I read this story around 1975. The main character traveled with some traders to a planet that had no metal, and that was being prevented from having any metal (I don't recall why). The planet's inhabitants were very ingenious in creating technology without metal. The part that sticks in my mind is when the main character went to a market with one of the traders, where they were attacked by the locals. The trader had obtained a local firearm which was almost entirely made of clay. The firearm's "trigger" worked a pump similar to a water gun, which built up air pressure inside the firearm. The firearm contained powdered coal, and striking a spark inside the pressurized firearm ignited the dust and propelled a dart.

I don't recall much of the plot, but I have always remembered that description of the firearm.

  • Could this have been a Doctor Who book? "The Creature from the Pit" was set on a planet with very little metal, and the evil ruler of the planet had sabotaged an attempt by an offworld trader to exchange metal ingots for some commodity the planet did have in abundance. It was a Tom Baker-era story, so would have been from the 1970s. Jun 6 '19 at 16:58
  • If Nietzschean philosophy and pacifism both play a role, then I've read it. Finding it again may be an issue, however. Jun 6 '19 at 18:29
  • I just looked at the wikipedia page for The Creature from the Pit, (en.wikipedia.org/wiki/The_Creature_from_the_Pit) and while it's interesting, it's not what I was thinking of. The planet in the story was inhabited by human-type people. Plus I have a strong memory of sitting in the junior high school library reading the book.
    – dlwilson
    Jun 6 '19 at 18:30
  • Probably not Big Planet by Jack Vance, but it deserves mention.
    – Spencer
    Jun 6 '19 at 21:47
  • 1
    Possibly the same as scifi.stackexchange.com/questions/148974/…
    – Otis
    Jun 10 '19 at 12:50

C.M. Kornbluth, "That Share of Glory".

From this page:

The planet Lyra regrettably has practially no deposits of heavy metals, particularly iron. The local technology is based on ceramics. Since the Lyran guilds are terrified of being put out of buisness by metal-based technology, they pushed for passage of draconian laws forbidding the import of metal.

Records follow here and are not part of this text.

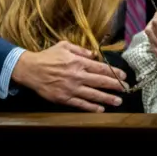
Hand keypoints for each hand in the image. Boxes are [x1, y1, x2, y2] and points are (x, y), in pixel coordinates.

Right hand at [11, 41, 128, 112]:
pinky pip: (80, 104)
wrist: (30, 70)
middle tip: (126, 89)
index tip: (124, 76)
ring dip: (107, 98)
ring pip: (93, 94)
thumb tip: (95, 54)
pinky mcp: (64, 98)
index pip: (101, 68)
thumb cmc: (48, 56)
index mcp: (79, 62)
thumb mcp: (65, 46)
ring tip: (118, 101)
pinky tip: (100, 109)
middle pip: (101, 81)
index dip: (114, 72)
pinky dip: (91, 107)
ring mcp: (71, 88)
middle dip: (115, 86)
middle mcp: (77, 76)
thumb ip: (81, 49)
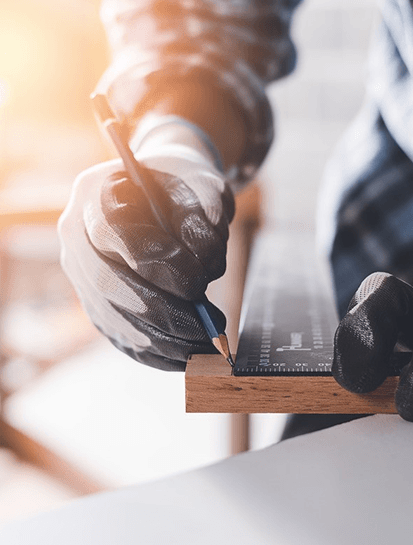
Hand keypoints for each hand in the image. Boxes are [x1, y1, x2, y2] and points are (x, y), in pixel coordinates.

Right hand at [59, 118, 234, 369]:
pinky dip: (152, 353)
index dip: (158, 264)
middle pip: (108, 284)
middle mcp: (75, 233)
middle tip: (206, 328)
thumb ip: (206, 215)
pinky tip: (184, 357)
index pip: (115, 233)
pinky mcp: (92, 299)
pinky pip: (116, 334)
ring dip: (161, 340)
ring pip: (111, 317)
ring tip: (204, 345)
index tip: (198, 284)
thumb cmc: (184, 190)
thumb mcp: (202, 187)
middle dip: (163, 313)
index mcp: (96, 191)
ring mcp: (78, 270)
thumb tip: (205, 265)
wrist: (162, 196)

This means their equivalent of a pistol is somewhat Rube Goldberg.

Alen uncovered the slow-match, blew it to a flame, squeakily pumped up a pressure torch until a jet of pulverized coal sprayed from its nozzle and ignited it. A dozen strokes more and there was enough heat feeding back from the jet to maintain the pressure cycle.


"I bought it from one of their guards while you were parleying with the policeman," explained blackbeard embarrassedly. "I had a time making him understand. That Garthkint fellow helped." He fiddled with the perforated cover of the slow-match, screwing it on more firmly.

"A pitiful excuse for a weapon," he went on, carefully arranging his cloak over it. "The trigger isn't a trigger and the thumb-safety isn't a safety. You pump the trigger a few times to build up pressure, and a little air squirts out to blow the match to life. Then you uncover the match and pull back the cocking-piece. This levers a dart into the barrel. Then you push the thumb-safety which puffs coaldust into the firing chamber and also swivels down the slow-match onto a touch-hole. Poof, and away goes the dart if you didn't forget any of the steps or do them in the wrong order. Luckily, I also got a knife."

  • Wow! That's the one.
    – dlwilson
    Jun 7 '19 at 17:47
  • I just found it online and re-read it. It's still good.